Because I already have the (1 | studylevel) term I would tend to not incorporate the isB term. This would be kind of interfering information. Using isB:Y would result in the same as setting Y to median(Y) = 0 if Y is centered, wouldn’t it? And using isB:Z would result in the same as setting Z to 0 if Z is not centered, wouldn’t it?

If this is the case it seems to me as better going with mi(predictor) for all people not in subset B because in this case the values would carry uncertainty and express my knowledge better as sharp 0 values.

Or do I get the effects of your formula it wrong?

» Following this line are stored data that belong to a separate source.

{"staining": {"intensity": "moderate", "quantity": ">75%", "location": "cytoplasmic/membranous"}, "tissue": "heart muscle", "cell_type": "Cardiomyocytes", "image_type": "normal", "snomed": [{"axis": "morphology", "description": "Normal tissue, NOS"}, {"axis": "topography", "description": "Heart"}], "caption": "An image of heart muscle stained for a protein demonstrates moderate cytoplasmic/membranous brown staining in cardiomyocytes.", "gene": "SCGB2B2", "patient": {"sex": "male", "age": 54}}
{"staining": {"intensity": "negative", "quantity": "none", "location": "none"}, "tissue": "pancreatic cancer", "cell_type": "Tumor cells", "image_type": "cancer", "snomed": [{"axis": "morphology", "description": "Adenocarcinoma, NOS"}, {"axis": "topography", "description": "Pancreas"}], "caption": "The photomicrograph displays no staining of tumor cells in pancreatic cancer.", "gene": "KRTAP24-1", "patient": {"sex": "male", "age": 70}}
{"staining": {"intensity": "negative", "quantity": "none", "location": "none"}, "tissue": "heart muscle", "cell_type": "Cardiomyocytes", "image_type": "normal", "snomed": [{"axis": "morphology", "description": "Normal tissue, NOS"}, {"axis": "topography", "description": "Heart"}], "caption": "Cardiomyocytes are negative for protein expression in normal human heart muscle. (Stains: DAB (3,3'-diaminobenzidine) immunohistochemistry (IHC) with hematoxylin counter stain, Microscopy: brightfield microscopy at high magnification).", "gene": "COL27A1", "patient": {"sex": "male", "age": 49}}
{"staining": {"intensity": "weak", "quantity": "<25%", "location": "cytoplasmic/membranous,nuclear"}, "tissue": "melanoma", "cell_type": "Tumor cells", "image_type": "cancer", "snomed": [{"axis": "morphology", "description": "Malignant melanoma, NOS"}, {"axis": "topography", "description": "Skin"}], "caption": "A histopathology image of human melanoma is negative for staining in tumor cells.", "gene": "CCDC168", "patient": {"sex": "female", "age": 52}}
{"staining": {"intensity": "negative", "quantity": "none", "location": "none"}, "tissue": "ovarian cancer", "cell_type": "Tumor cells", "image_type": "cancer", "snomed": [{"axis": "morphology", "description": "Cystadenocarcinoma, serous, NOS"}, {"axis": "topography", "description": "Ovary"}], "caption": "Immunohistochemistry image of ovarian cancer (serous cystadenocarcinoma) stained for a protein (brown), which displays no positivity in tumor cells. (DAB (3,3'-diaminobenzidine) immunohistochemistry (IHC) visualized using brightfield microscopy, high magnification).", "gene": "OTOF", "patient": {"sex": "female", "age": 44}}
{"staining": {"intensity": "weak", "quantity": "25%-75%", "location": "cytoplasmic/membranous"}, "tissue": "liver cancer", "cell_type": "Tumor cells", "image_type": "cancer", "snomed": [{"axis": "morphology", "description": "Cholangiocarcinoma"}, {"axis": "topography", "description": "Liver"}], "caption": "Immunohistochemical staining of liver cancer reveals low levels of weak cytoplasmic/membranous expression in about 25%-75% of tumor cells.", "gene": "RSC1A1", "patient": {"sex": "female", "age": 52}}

Yes that might make more sense - just reminds me that I need to be careful around my suggestions as I do get stuff wrong (like here). My suggestion could probably be used as a hack/approximation if the missing data model turns out to be computationally intractable.

If you mean referring to fitted coefficients from one formula elsewhere in the model, than this is currently not supported in brms, although there were some discussion to adding this feature.

Does that answer all your questions?